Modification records
++++++

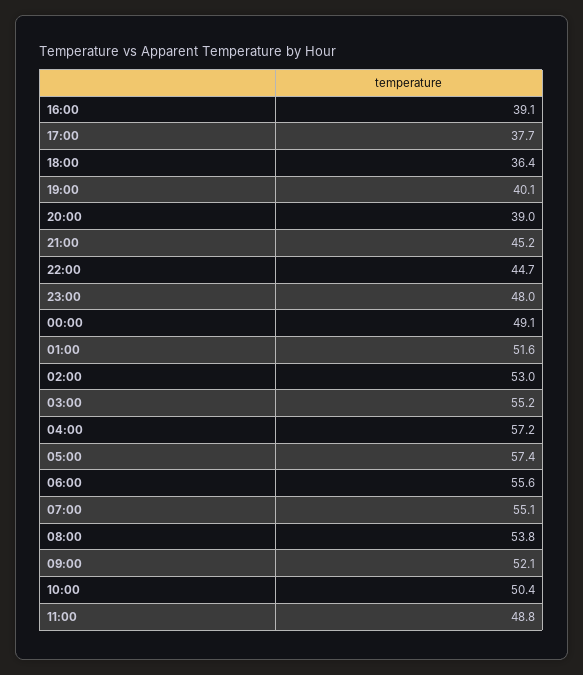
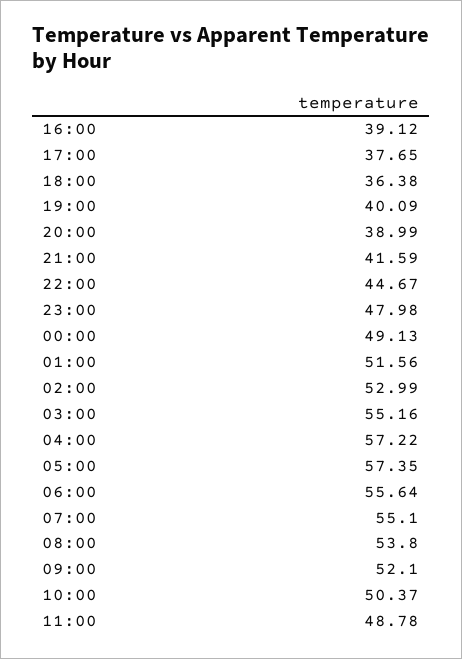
  {
    "16:00": 39.12,
    "17:00": 37.65,
    "18:00": 36.38,
    "19:00": 40.09,
    "20:00": 38.99,
-   "21:00": 45.2,
+   "21:00": 41.59,
    "22:00": 44.67,
    "23:00": 47.98,
    "00:00": 49.13,
    "01:00": 51.56,
    "02:00": 52.99,
    "03:00": 55.16,
    "04:00": 57.22,
    "05:00": 57.35,
    "06:00": 55.64,
    "07:00": 55.1,
    "08:00": 53.8,
    "09:00": 52.1,
    "10:00": 50.37,
    "11:00": 48.78
  }

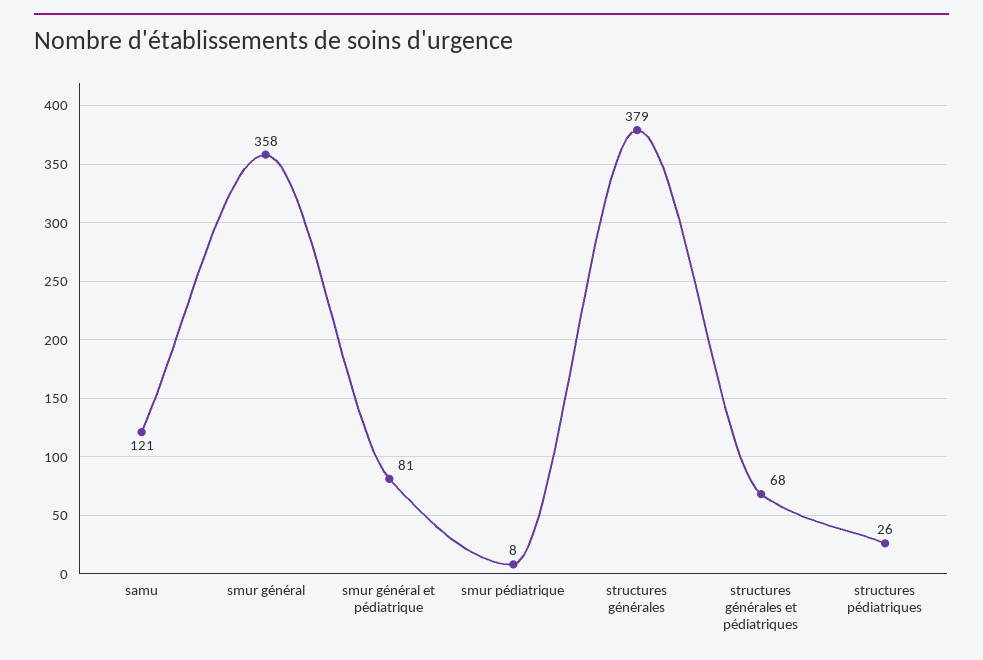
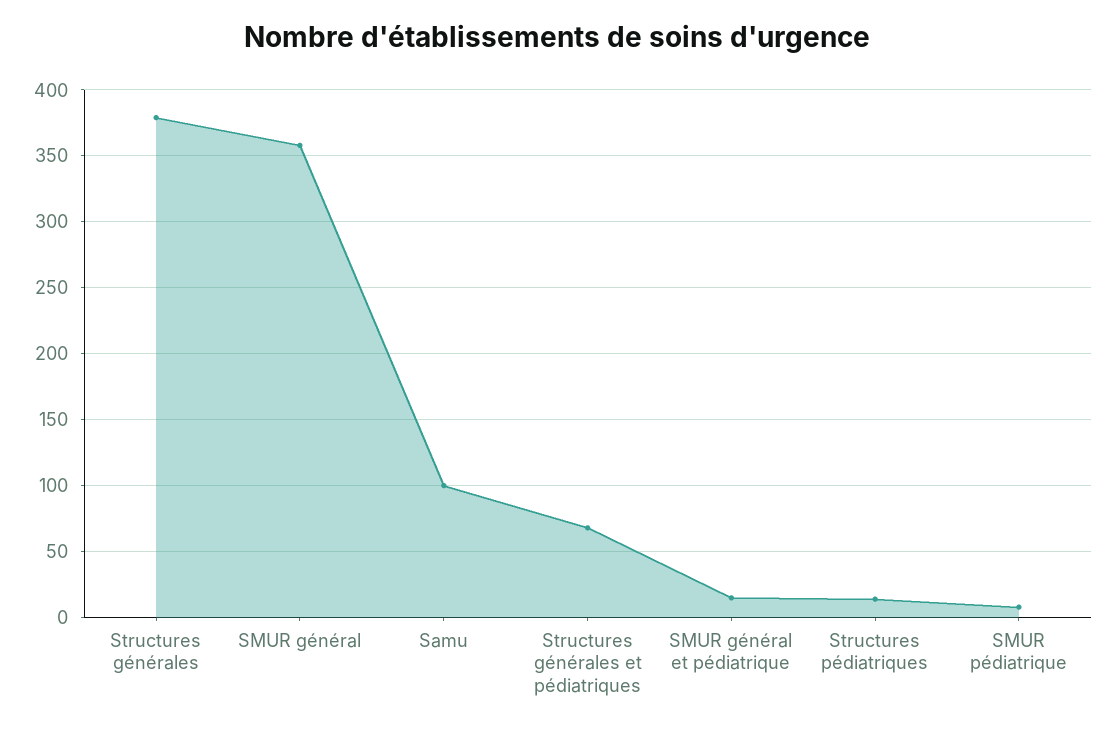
  {
-   "samu": 121,
+   "samu": 100,
    "smur général": 358,
-   "smur général et pédiatrique": 81,
+   "smur général et pédiatrique": 15,
    "smur pédiatrique": 8,
    "structures générales": 379,
    "structures générales et pédiatriques": 68,
-   "structures pédiatriques": 26
+   "structures pédiatriques": 15
  }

++++++

Exercise requirements: Lines holding the word "smur" in the entries above are the ones to pull out. Copy them all.

Response area:
    "smur général": 358,
-   "smur général et pédiatrique": 81,
+   "smur général et pédiatrique": 15,
    "smur pédiatrique": 8,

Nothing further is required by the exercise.